• _Problem to work on_
Copy out every line from the items below that contains the word "many".

• _Dataset records_
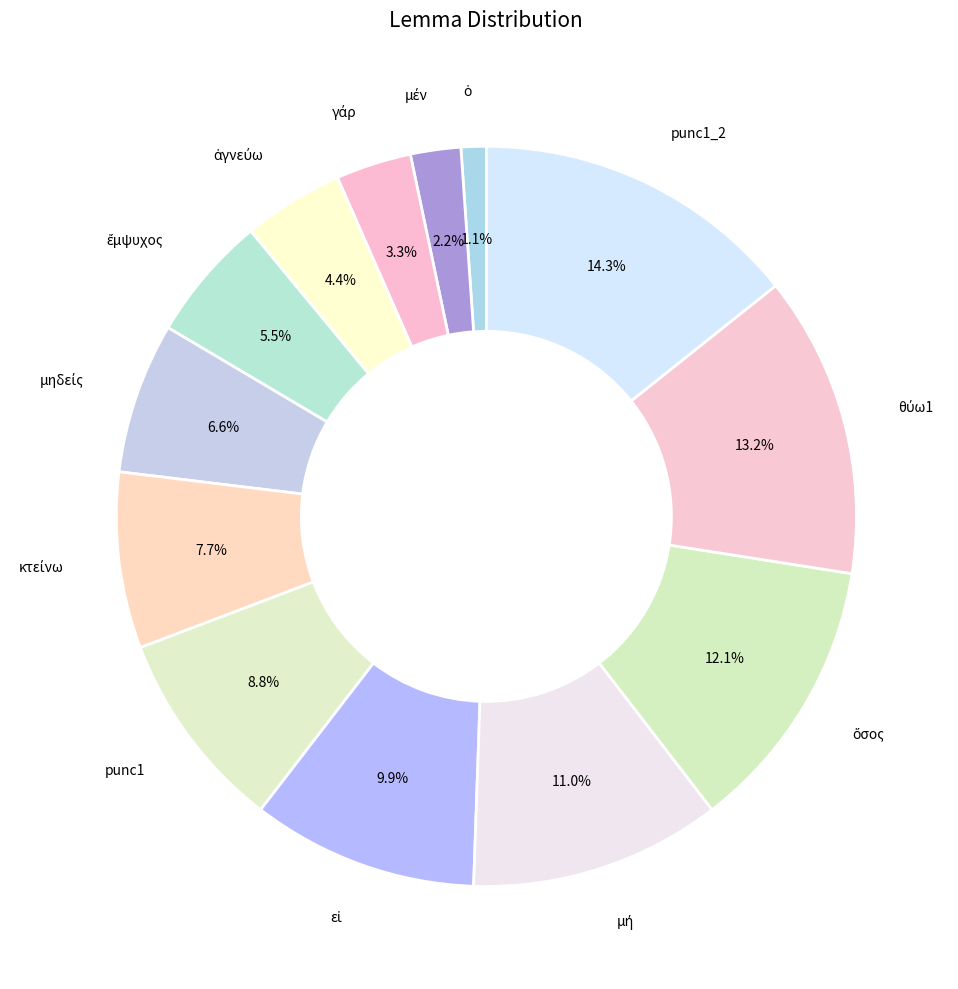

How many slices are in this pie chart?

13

---

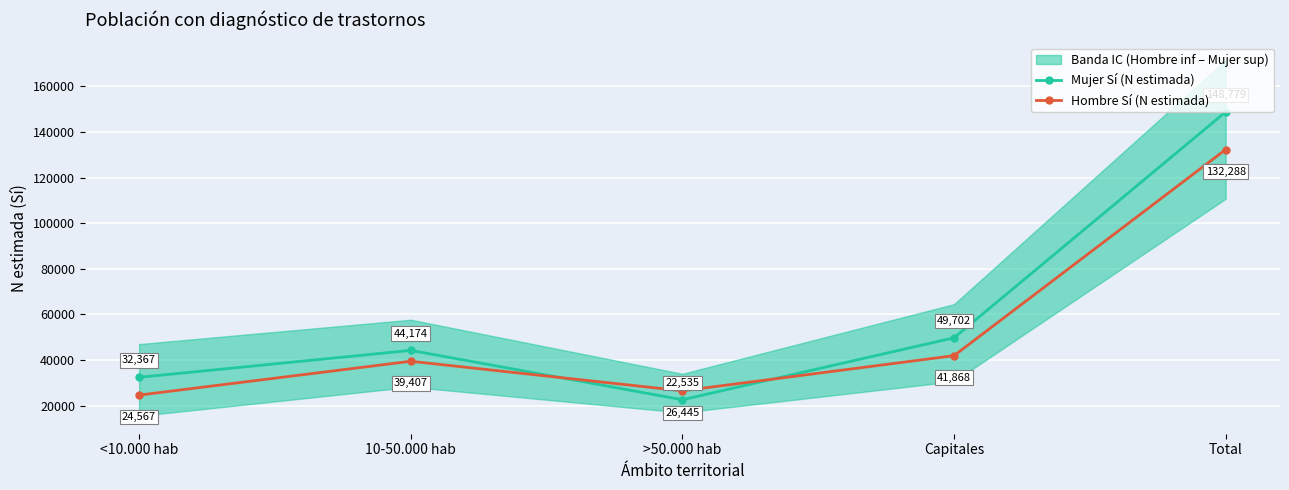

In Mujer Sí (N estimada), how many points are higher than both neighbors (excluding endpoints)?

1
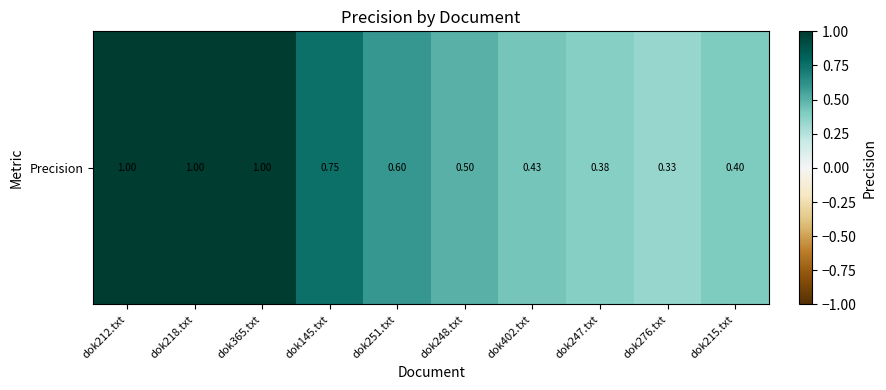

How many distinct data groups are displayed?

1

• _Response to this task_
How many slices are in this pie chart?
In Mujer Sí (N estimada), how many points are higher than both neighbors (excluding endpoints)?
How many distinct data groups are displayed?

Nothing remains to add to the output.